Deep Space Station 41 is located on the northeastern shore of Island Lagoon. Looks amazing at sunrise and sunset, a large lake with a natural pyramid rising from it near the center. Glorious and wild. But as the sun floods the sky with light and you look at the water, it is still. A plain of salt. Deep Space Station 41 is spread from a slight depression up to the dome itself, protected from the searing winds of the surrounding deserts and the savage bite of the dry salt lake. Fifteen minutes to Woomera village. But, in reality so far from everywhere that you could be on the moon. Outside the temperature touches 120F. While there were razor wire and guards, no guards were needed, the sun is sufficient.

Deep Space Station 41, Mission Control October 30, 1975

This time, I managed to break into the facility at just the right time.

I even saw them testing the first time transfers. Three launches and three successful recoveries. One of their senior test pilots, a naval bloke called Chas, was in the hot seat. At the facility, they called him Cannonball. A good name for someone they were shooting into the future.
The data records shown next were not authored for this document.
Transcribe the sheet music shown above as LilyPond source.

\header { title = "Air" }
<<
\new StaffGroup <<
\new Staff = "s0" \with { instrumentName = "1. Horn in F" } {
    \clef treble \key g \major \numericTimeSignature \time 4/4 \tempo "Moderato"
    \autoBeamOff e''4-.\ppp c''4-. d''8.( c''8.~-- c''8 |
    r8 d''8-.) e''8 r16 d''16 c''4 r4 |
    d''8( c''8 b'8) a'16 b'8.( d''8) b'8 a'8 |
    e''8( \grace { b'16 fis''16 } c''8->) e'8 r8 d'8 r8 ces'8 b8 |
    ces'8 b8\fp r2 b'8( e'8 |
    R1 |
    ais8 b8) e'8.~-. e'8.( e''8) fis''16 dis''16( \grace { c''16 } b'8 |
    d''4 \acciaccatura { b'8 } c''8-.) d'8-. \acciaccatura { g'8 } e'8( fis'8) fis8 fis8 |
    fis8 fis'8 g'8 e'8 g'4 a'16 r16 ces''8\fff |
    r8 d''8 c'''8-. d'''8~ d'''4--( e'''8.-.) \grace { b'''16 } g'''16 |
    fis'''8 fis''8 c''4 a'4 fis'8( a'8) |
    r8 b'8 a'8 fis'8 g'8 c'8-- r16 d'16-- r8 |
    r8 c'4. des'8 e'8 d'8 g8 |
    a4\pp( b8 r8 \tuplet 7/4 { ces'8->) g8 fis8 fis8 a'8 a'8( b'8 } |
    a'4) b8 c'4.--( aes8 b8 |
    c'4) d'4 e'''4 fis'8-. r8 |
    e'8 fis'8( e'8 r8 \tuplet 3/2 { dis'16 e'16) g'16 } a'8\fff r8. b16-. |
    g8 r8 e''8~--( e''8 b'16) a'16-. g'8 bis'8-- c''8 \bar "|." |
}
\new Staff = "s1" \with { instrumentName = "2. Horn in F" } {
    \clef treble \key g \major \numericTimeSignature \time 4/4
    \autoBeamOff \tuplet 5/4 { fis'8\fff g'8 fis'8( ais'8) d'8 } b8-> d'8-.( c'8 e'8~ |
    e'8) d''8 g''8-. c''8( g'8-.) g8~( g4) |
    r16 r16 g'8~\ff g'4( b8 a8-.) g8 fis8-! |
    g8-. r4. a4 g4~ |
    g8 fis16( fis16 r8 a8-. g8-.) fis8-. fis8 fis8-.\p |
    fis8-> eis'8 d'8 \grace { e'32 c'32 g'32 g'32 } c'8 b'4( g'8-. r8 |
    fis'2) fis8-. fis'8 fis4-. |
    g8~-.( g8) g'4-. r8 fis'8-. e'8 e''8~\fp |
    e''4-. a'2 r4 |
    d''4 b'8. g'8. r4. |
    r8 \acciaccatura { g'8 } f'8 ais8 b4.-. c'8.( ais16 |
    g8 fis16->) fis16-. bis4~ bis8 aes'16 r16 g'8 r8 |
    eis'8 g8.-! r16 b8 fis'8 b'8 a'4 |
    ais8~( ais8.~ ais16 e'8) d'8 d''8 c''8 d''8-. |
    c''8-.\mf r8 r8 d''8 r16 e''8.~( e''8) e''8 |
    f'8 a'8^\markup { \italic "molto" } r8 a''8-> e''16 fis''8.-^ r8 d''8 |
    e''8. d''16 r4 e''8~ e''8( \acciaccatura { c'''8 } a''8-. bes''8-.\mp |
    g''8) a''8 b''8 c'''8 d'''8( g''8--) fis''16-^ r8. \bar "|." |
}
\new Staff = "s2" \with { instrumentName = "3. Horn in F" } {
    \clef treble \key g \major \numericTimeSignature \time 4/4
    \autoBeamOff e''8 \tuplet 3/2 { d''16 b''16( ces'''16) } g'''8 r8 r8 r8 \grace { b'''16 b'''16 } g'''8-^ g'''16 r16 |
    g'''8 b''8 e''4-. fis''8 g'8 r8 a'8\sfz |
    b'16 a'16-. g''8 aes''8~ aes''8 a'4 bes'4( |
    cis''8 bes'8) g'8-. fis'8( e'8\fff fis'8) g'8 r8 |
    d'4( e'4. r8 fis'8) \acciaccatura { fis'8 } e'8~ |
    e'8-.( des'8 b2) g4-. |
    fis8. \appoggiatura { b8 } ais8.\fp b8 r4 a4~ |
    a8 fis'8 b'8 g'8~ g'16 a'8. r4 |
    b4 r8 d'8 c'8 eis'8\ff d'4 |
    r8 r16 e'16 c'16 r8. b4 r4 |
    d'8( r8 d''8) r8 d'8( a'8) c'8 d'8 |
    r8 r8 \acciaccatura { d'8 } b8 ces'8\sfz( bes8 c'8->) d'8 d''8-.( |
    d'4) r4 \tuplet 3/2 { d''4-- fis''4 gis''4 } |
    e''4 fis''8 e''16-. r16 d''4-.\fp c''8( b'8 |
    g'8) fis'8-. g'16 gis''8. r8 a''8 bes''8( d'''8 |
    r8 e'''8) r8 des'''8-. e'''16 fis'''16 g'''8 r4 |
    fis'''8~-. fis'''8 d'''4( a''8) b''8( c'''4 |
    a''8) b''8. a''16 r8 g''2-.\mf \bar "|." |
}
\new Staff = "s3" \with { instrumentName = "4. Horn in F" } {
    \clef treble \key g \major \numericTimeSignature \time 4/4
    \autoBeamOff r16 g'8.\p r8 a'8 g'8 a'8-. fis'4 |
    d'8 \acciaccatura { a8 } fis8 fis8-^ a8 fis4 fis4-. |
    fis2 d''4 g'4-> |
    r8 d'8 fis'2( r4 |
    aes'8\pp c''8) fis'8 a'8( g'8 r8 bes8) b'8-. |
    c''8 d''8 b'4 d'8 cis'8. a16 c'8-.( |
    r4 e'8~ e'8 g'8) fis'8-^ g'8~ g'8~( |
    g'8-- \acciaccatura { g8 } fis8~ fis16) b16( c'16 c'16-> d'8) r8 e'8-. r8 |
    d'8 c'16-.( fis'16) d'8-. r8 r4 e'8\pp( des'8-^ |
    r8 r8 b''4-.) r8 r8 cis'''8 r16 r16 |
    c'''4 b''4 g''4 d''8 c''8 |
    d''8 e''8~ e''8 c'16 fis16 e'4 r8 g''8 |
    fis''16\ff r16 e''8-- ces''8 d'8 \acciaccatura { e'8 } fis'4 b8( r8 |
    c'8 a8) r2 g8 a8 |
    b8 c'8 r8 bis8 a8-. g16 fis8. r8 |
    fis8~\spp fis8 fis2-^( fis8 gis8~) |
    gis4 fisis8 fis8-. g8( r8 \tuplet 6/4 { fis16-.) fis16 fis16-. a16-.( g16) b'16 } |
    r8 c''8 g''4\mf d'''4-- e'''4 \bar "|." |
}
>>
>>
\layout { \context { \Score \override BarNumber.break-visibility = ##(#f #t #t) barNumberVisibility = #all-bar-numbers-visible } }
Just a little way into the future, for a couple of seconds each time. The Mission Controller, Benedict, would get all serious, and lots of people would bunker down for the countdown. Then Chas would walk to the time gate in a bulky space suit, look up and disappear. After a couple of seconds, they would pull him back. Each time his helmet was already off and his suit unbuttoned, and sweat would be dripping from his face. Then they would go into a debrief session, until the next launch.

I was crouching down below the blast wall, and could not hear. So I tried to get a bit closer, and that’s when I got nabbed. They took me to Benedict. He sat me down next to him and told me not to move and that he would deal with me later. They were all very excited, though, and I was not too worried because I now had a ring seat and I knew lots of the people around me. The fourth test was announced, this time a longer shot was planned, with more power. 

Then, I noticed Cannonball talking to technicians about a device around his neck. He took it off and put it on a console near me, replacing it with a second sitting there. While no one was watching, I had a good look at the one he put down. A heavy, dull circular device on a neck chain. It looked timeworn. Bare crystal, with the imprint of a hawk. Or something like a hawk. It had a recessed central area with a couple of toggles and two bright green lights. 

Of course, I put it on. You would have as well.

I was so caught up in the device I did not notice them moving into the next time shot. I was still looking at it when they started the time gate. Everything happened so fast. I was standing, some way from the time gate, but the gate shot an electric discharge at me and, suddenly, there were stars all around me.